For more than 20 years, Chris Wright has been doing what many other nursing home operators either can’t or won’t: taking patients with behavioral health diagnoses, treating them with embedded, additional services, and becoming a valued community partner while building value in his own business.

Following an expansion of his iCare Health Network last year, Wright remains bullish on building and managing behavioral health and other speciality services.
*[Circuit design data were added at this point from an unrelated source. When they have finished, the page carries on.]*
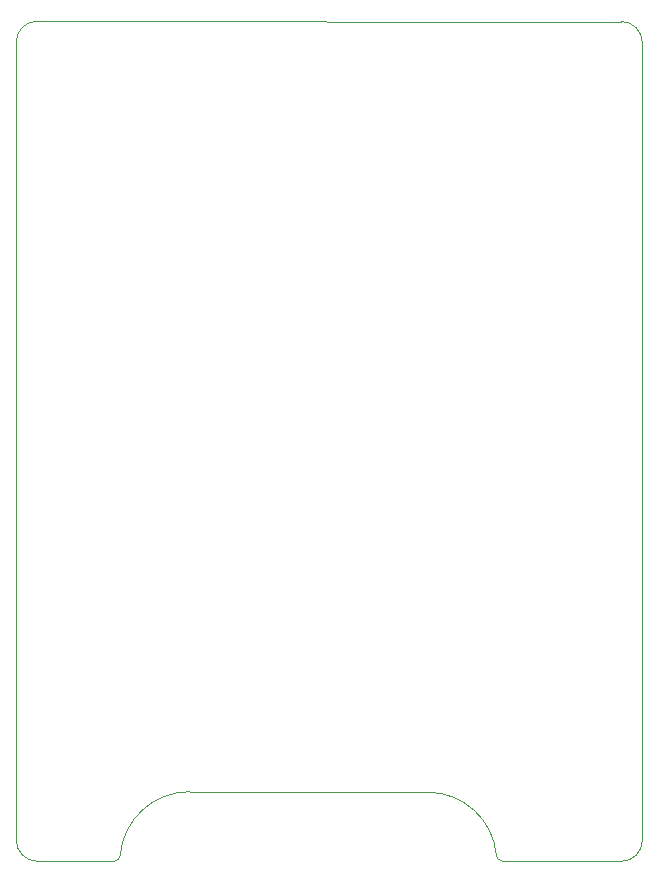
<source format=gm1>
G04 #@! TF.GenerationSoftware,KiCad,Pcbnew,(6.0.2)*
G04 #@! TF.CreationDate,2022-05-30T23:42:17+05:30*
G04 #@! TF.ProjectId,esp_lora_iot,6573705f-6c6f-4726-915f-696f742e6b69,rev?*
G04 #@! TF.SameCoordinates,Original*
G04 #@! TF.FileFunction,Profile,NP*
%FSLAX46Y46*%
G04 Gerber Fmt 4.6, Leading zero omitted, Abs format (unit mm)*
G04 Created by KiCad (PCBNEW (6.0.2)) date 2022-05-30 23:42:17*
%MOMM*%
%LPD*%
G01*
G04 APERTURE LIST*
G04 #@! TA.AperFunction,Profile*
%ADD10C,0.100000*%
G04 #@! TD*
G04 APERTURE END LIST*
D10*
X60671030Y-129960001D02*
G75*
G03*
X54795715Y-135333074I-11101J-5886650D01*
G01*
X86650106Y-135330406D02*
G75*
G03*
X87160000Y-135830000I509895J10407D01*
G01*
X47770000Y-64720000D02*
G75*
G03*
X46000000Y-66490000I0J-1770000D01*
G01*
X97228421Y-135858421D02*
G75*
G03*
X98998421Y-134088421I0J1770000D01*
G01*
X86650106Y-135330406D02*
G75*
G03*
X80820000Y-130000000I-5830105J-523121D01*
G01*
X87160000Y-135830000D02*
X97228421Y-135858421D01*
X99000000Y-66520000D02*
G75*
G03*
X97230000Y-64750000I-1770000J0D01*
G01*
X60671030Y-129960002D02*
X80820000Y-130000000D01*
X46000000Y-134070000D02*
G75*
G03*
X47770000Y-135840000I1770000J0D01*
G01*
X47770000Y-64720000D02*
X97230000Y-64750000D01*
X99000000Y-66520000D02*
X98998421Y-134088421D01*
X54296121Y-135842968D02*
G75*
G03*
X54795715Y-135333074I-10407J509895D01*
G01*
X46000000Y-134070000D02*
X46000000Y-66490000D01*
X54296121Y-135842968D02*
X47770000Y-135840000D01*
M02*

</source>
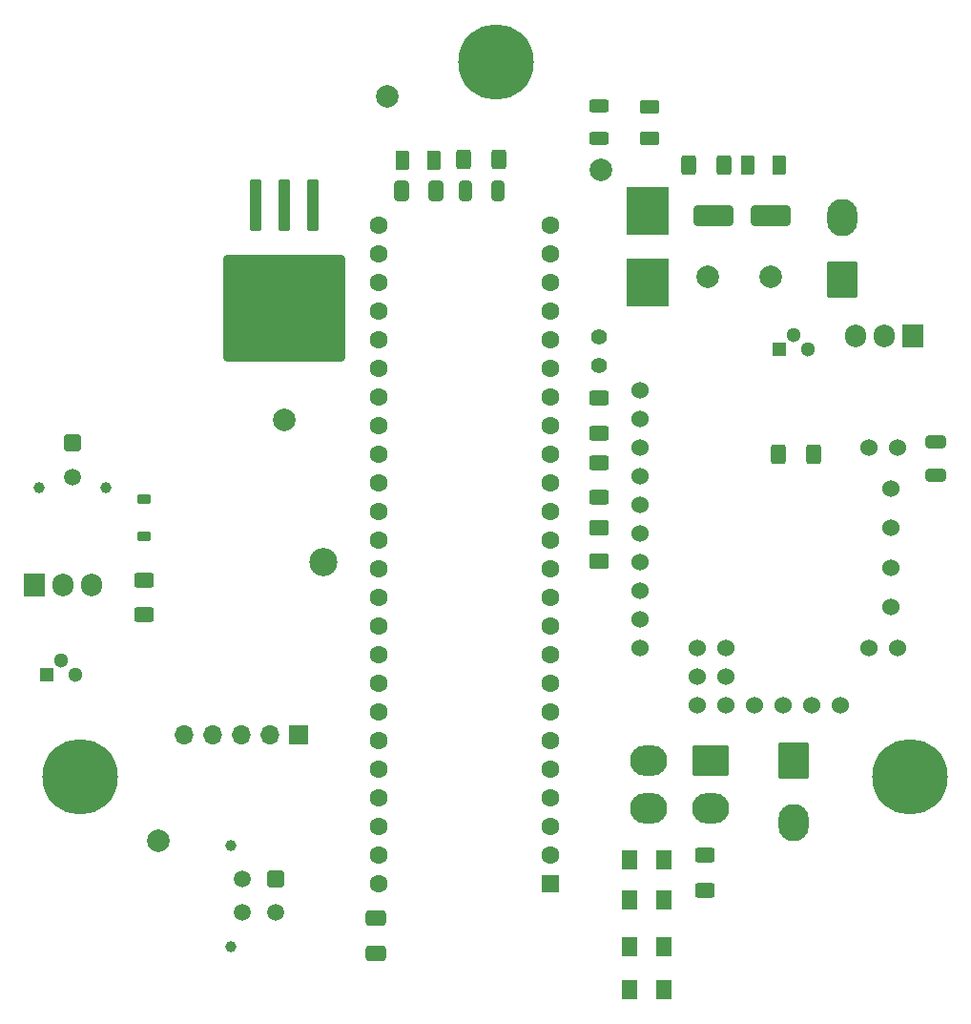
<source format=gbr>
%TF.GenerationSoftware,KiCad,Pcbnew,7.0.6*%
%TF.CreationDate,2024-04-15T18:34:20+10:00*%
%TF.ProjectId,Rocketry_Payload_Main_DDR_Spec_V2,526f636b-6574-4727-995f-5061796c6f61,rev?*%
%TF.SameCoordinates,Original*%
%TF.FileFunction,Soldermask,Top*%
%TF.FilePolarity,Negative*%
%FSLAX46Y46*%
G04 Gerber Fmt 4.6, Leading zero omitted, Abs format (unit mm)*
G04 Created by KiCad (PCBNEW 7.0.6) date 2024-04-15 18:34:20*
%MOMM*%
%LPD*%
G01*
G04 APERTURE LIST*
G04 Aperture macros list*
%AMRoundRect*
0 Rectangle with rounded corners*
0 $1 Rounding radius*
0 $2 $3 $4 $5 $6 $7 $8 $9 X,Y pos of 4 corners*
0 Add a 4 corners polygon primitive as box body*
4,1,4,$2,$3,$4,$5,$6,$7,$8,$9,$2,$3,0*
0 Add four circle primitives for the rounded corners*
1,1,$1+$1,$2,$3*
1,1,$1+$1,$4,$5*
1,1,$1+$1,$6,$7*
1,1,$1+$1,$8,$9*
0 Add four rect primitives between the rounded corners*
20,1,$1+$1,$2,$3,$4,$5,0*
20,1,$1+$1,$4,$5,$6,$7,0*
20,1,$1+$1,$6,$7,$8,$9,0*
20,1,$1+$1,$8,$9,$2,$3,0*%
G04 Aperture macros list end*
%ADD10C,2.000000*%
%ADD11RoundRect,0.250001X0.462499X0.624999X-0.462499X0.624999X-0.462499X-0.624999X0.462499X-0.624999X0*%
%ADD12C,6.700000*%
%ADD13RoundRect,0.250000X-0.412500X-0.650000X0.412500X-0.650000X0.412500X0.650000X-0.412500X0.650000X0*%
%ADD14RoundRect,0.250001X-1.399999X1.099999X-1.399999X-1.099999X1.399999X-1.099999X1.399999X1.099999X0*%
%ADD15O,3.300000X2.700000*%
%ADD16C,1.500000*%
%ADD17RoundRect,0.250001X-0.499999X-0.499999X0.499999X-0.499999X0.499999X0.499999X-0.499999X0.499999X0*%
%ADD18C,1.000000*%
%ADD19RoundRect,0.250000X0.400000X0.625000X-0.400000X0.625000X-0.400000X-0.625000X0.400000X-0.625000X0*%
%ADD20C,1.400000*%
%ADD21RoundRect,0.250000X-0.300000X2.050000X-0.300000X-2.050000X0.300000X-2.050000X0.300000X2.050000X0*%
%ADD22RoundRect,0.250002X-5.149998X4.449998X-5.149998X-4.449998X5.149998X-4.449998X5.149998X4.449998X0*%
%ADD23RoundRect,0.250000X-0.400000X-0.625000X0.400000X-0.625000X0.400000X0.625000X-0.400000X0.625000X0*%
%ADD24RoundRect,0.250000X0.625000X-0.400000X0.625000X0.400000X-0.625000X0.400000X-0.625000X-0.400000X0*%
%ADD25RoundRect,0.250001X-0.499999X0.499999X-0.499999X-0.499999X0.499999X-0.499999X0.499999X0.499999X0*%
%ADD26RoundRect,0.250000X-0.625000X0.400000X-0.625000X-0.400000X0.625000X-0.400000X0.625000X0.400000X0*%
%ADD27RoundRect,0.250000X0.375000X0.625000X-0.375000X0.625000X-0.375000X-0.625000X0.375000X-0.625000X0*%
%ADD28RoundRect,0.250000X-0.625000X0.312500X-0.625000X-0.312500X0.625000X-0.312500X0.625000X0.312500X0*%
%ADD29RoundRect,0.250000X-0.650000X0.412500X-0.650000X-0.412500X0.650000X-0.412500X0.650000X0.412500X0*%
%ADD30R,1.300000X1.300000*%
%ADD31C,1.300000*%
%ADD32R,1.600000X1.600000*%
%ADD33C,1.600000*%
%ADD34RoundRect,0.250001X1.099999X1.399999X-1.099999X1.399999X-1.099999X-1.399999X1.099999X-1.399999X0*%
%ADD35O,2.700000X3.300000*%
%ADD36RoundRect,0.250001X0.624999X-0.462499X0.624999X0.462499X-0.624999X0.462499X-0.624999X-0.462499X0*%
%ADD37RoundRect,0.250000X0.325000X0.650000X-0.325000X0.650000X-0.325000X-0.650000X0.325000X-0.650000X0*%
%ADD38C,2.500000*%
%ADD39RoundRect,0.250001X-1.099999X-1.399999X1.099999X-1.399999X1.099999X1.399999X-1.099999X1.399999X0*%
%ADD40RoundRect,0.250000X-1.500000X-0.650000X1.500000X-0.650000X1.500000X0.650000X-1.500000X0.650000X0*%
%ADD41RoundRect,0.250000X-0.650000X0.325000X-0.650000X-0.325000X0.650000X-0.325000X0.650000X0.325000X0*%
%ADD42R,1.905000X2.000000*%
%ADD43O,1.905000X2.000000*%
%ADD44RoundRect,0.225000X0.375000X-0.225000X0.375000X0.225000X-0.375000X0.225000X-0.375000X-0.225000X0*%
%ADD45R,1.700000X1.700000*%
%ADD46O,1.700000X1.700000*%
%ADD47RoundRect,0.250000X-0.625000X0.375000X-0.625000X-0.375000X0.625000X-0.375000X0.625000X0.375000X0*%
%ADD48C,1.524000*%
%ADD49RoundRect,0.250000X-0.375000X-0.625000X0.375000X-0.625000X0.375000X0.625000X-0.375000X0.625000X0*%
%ADD50R,3.810000X4.240000*%
G04 APERTURE END LIST*
D10*
%TO.C,TP3*%
X172720000Y-69596000D03*
%TD*%
D11*
%TO.C,D1*%
X163195000Y-132842000D03*
X160220000Y-132842000D03*
%TD*%
D10*
%TO.C,TP4*%
X167132000Y-69596000D03*
%TD*%
%TO.C,TP3*%
X129540000Y-82296000D03*
%TD*%
%TO.C,TP2*%
X118364000Y-119634000D03*
%TD*%
D12*
%TO.C,REF\u002A\u002A*%
X111461000Y-113916000D03*
%TD*%
D13*
%TO.C,C3*%
X139915500Y-61976000D03*
X143040500Y-61976000D03*
%TD*%
D14*
%TO.C,J2*%
X167386000Y-112522000D03*
D15*
X167386000Y-116722000D03*
X161886000Y-112522000D03*
X161886000Y-116722000D03*
%TD*%
D10*
%TO.C,TP6*%
X138684000Y-53594000D03*
%TD*%
D16*
%TO.C,J1*%
X110744000Y-87328000D03*
D17*
X110744000Y-84328000D03*
D18*
X113744000Y-88268000D03*
X107744000Y-88268000D03*
%TD*%
D19*
%TO.C,R1*%
X168555000Y-59690000D03*
X165455000Y-59690000D03*
%TD*%
D11*
%TO.C,D2*%
X160220000Y-129032000D03*
X163195000Y-129032000D03*
%TD*%
D20*
%TO.C,SJ2*%
X157480000Y-77450000D03*
X157480000Y-74910000D03*
%TD*%
D21*
%TO.C,U7*%
X132080000Y-63240000D03*
X129540000Y-63240000D03*
D22*
X129540000Y-72390000D03*
D21*
X127000000Y-63240000D03*
%TD*%
D23*
%TO.C,R3*%
X145490600Y-59182000D03*
X148590600Y-59182000D03*
%TD*%
%TO.C,R8*%
X173430000Y-85344000D03*
X176530000Y-85344000D03*
%TD*%
D24*
%TO.C,R7*%
X117094000Y-96494000D03*
X117094000Y-99594000D03*
%TD*%
D18*
%TO.C,U4*%
X124838000Y-120015000D03*
X124838000Y-129015000D03*
D25*
X128778000Y-123015000D03*
D16*
X128778000Y-126015000D03*
X125778000Y-123015000D03*
X125778000Y-126015000D03*
%TD*%
D26*
%TO.C,R5*%
X157480000Y-86080000D03*
X157480000Y-89180000D03*
%TD*%
D27*
%TO.C,D10*%
X142827200Y-59283600D03*
X140027200Y-59283600D03*
%TD*%
D28*
%TO.C,R2*%
X157480000Y-54417500D03*
X157480000Y-57342500D03*
%TD*%
D29*
%TO.C,C1*%
X137668000Y-126492000D03*
X137668000Y-129617000D03*
%TD*%
D30*
%TO.C,Q4*%
X173482000Y-76052000D03*
D31*
X174752000Y-74782000D03*
X176022000Y-76052000D03*
%TD*%
D32*
%TO.C,U2*%
X153162000Y-123444000D03*
D33*
X153162000Y-120904000D03*
X153162000Y-118364000D03*
X153162000Y-115824000D03*
X153162000Y-113284000D03*
X153162000Y-110744000D03*
X153162000Y-108204000D03*
X153162000Y-105664000D03*
X153162000Y-103124000D03*
X153162000Y-100584000D03*
X153162000Y-98044000D03*
X153162000Y-95504000D03*
X153162000Y-92964000D03*
X153162000Y-90424000D03*
X153162000Y-87884000D03*
X153162000Y-85344000D03*
X153162000Y-82804000D03*
X153162000Y-80264000D03*
X153162000Y-77724000D03*
X153162000Y-75184000D03*
X153162000Y-72644000D03*
X153162000Y-70104000D03*
X153162000Y-67564000D03*
X153162000Y-65024000D03*
X137922000Y-65024000D03*
X137922000Y-67564000D03*
X137922000Y-70104000D03*
X137922000Y-72644000D03*
X137922000Y-75184000D03*
X137922000Y-77724000D03*
X137922000Y-80264000D03*
X137922000Y-82804000D03*
X137922000Y-85344000D03*
X137922000Y-87884000D03*
X137922000Y-90424000D03*
X137922000Y-92964000D03*
X137922000Y-95504000D03*
X137922000Y-98044000D03*
X137922000Y-100584000D03*
X137922000Y-103124000D03*
X137922000Y-105664000D03*
X137922000Y-108204000D03*
X137922000Y-110744000D03*
X137922000Y-113284000D03*
X137922000Y-115824000D03*
X137922000Y-118364000D03*
X137922000Y-120904000D03*
X137922000Y-123444000D03*
%TD*%
D12*
%TO.C,REF\u002A\u002A*%
X148336000Y-50536497D03*
%TD*%
D26*
%TO.C,R4*%
X157480000Y-80365000D03*
X157480000Y-83465000D03*
%TD*%
D34*
%TO.C,COMMISIONING_PWR1*%
X179070000Y-69850000D03*
D35*
X179070000Y-64350000D03*
%TD*%
D36*
%TO.C,D6*%
X157480000Y-94832500D03*
X157480000Y-91857500D03*
%TD*%
D37*
%TO.C,C2*%
X148541000Y-61976000D03*
X145591000Y-61976000D03*
%TD*%
D11*
%TO.C,D3*%
X163195000Y-124880000D03*
X160220000Y-124880000D03*
%TD*%
D38*
%TO.C,REF\u002A\u002A*%
X132969000Y-94869000D03*
%TD*%
D39*
%TO.C,J3*%
X174752000Y-112522000D03*
D35*
X174752000Y-118022000D03*
%TD*%
D40*
%TO.C,D8*%
X167680000Y-64135000D03*
X172680000Y-64135000D03*
%TD*%
D26*
%TO.C,R6*%
X166878000Y-120904000D03*
X166878000Y-124004000D03*
%TD*%
D10*
%TO.C,TP5*%
X157632400Y-60096400D03*
%TD*%
D11*
%TO.C,D4*%
X163195000Y-121285000D03*
X160220000Y-121285000D03*
%TD*%
D41*
%TO.C,C4*%
X187325000Y-84275400D03*
X187325000Y-87225400D03*
%TD*%
D42*
%TO.C,Q1*%
X185293000Y-74803000D03*
D43*
X182753000Y-74803000D03*
X180213000Y-74803000D03*
%TD*%
D44*
%TO.C,D5*%
X117094000Y-92582000D03*
X117094000Y-89282000D03*
%TD*%
D45*
%TO.C,U6*%
X130810000Y-110236000D03*
D46*
X128270000Y-110236000D03*
X125730000Y-110236000D03*
X123190000Y-110236000D03*
X120650000Y-110236000D03*
%TD*%
D12*
%TO.C,REF\u002A\u002A*%
X185121000Y-113916000D03*
%TD*%
D30*
%TO.C,Q6*%
X108458000Y-104902000D03*
D31*
X109728000Y-103632000D03*
X110998000Y-104902000D03*
%TD*%
D47*
%TO.C,D9*%
X161925000Y-54480000D03*
X161925000Y-57280000D03*
%TD*%
D48*
%TO.C,U5*%
X161116000Y-79656000D03*
X161136000Y-82196000D03*
X161136000Y-84736000D03*
X161136000Y-87276000D03*
X161136000Y-89816000D03*
X161136000Y-92356000D03*
X161136000Y-94896000D03*
X161136000Y-97436000D03*
X161136000Y-99976000D03*
X161136000Y-102516000D03*
X168756000Y-102516000D03*
X166216000Y-107596000D03*
X171296000Y-107596000D03*
X173836000Y-107596000D03*
X176376000Y-107596000D03*
X178916000Y-107596000D03*
X166216000Y-105056000D03*
X168756000Y-105056000D03*
X166216000Y-102516000D03*
X168756000Y-107596000D03*
X183996000Y-102516000D03*
X181456000Y-102516000D03*
X183996000Y-84736000D03*
X181456000Y-84736000D03*
X183361000Y-88368200D03*
X183361000Y-91873400D03*
X183361000Y-95404000D03*
X183361000Y-98883800D03*
%TD*%
D49*
%TO.C,D7*%
X170685000Y-59690000D03*
X173485000Y-59690000D03*
%TD*%
D50*
%TO.C,F1*%
X161772600Y-70098600D03*
X161772600Y-63728600D03*
%TD*%
D42*
%TO.C,Q2*%
X107315000Y-96901000D03*
D43*
X109855000Y-96901000D03*
X112395000Y-96901000D03*
%TD*%
M02*

</source>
But even as regulators put more emphasis on addressing the mental health needs of nursing home patients, the owner-operator cautions that it’s not for everyone.

Providers that jump in before building out the infrastructure and understanding the required investment aren’t likely to get the same results, iCare’s president and CEO warned in an interview with McKnight’s Long-Term Care.

“We became known as sort of a problem-solver for these patients that traditional nursing homes weren’t taking at the time,” Wright says of his company’s quick reputational growth. It entered the sector in 2002 with five properties purchased out of receivership and now has 12. “It was a way we built our company, and we capitalized on it.”

Those buildings were all maintaining census in the mid-to-upper 70% range, and Wright immediately turned to local hospitals to determine who they were having a hard time placing. The answer was patients who had both skilled care needs and behavioral health diagnoses. iCare filled its first 30-bed behavioral unit within 60 to 90 days.

The for-profit’s specialities now include six behavioral health units; multiple Touchpoint branded buildings with pulmonary and cardiac services; an HIV unit in inner-city Hartford and programs that serve patients being released from prison in two states.

iCare has also become a sought-ought expert for providers in other states looking to create their own behavioral health services, an area where there is growing interest.

2021 report from Brown University found the percentage of people diagnosed with serious mental illness, many of them under 65, has continued to increase in skilled nursing facilities, posing new challenges for both compliance and quality outcomes.

On April 13, the Centers for Medicare & Medicaid Services unveiled a new behavioral health strategy that promotes access to prevention and treatment services for substance use disorders, mental health services, crisis intervention and pain care in a person-centered approach. CMS also reinforced its willingness to pay for diagnosis and treatment of such needs.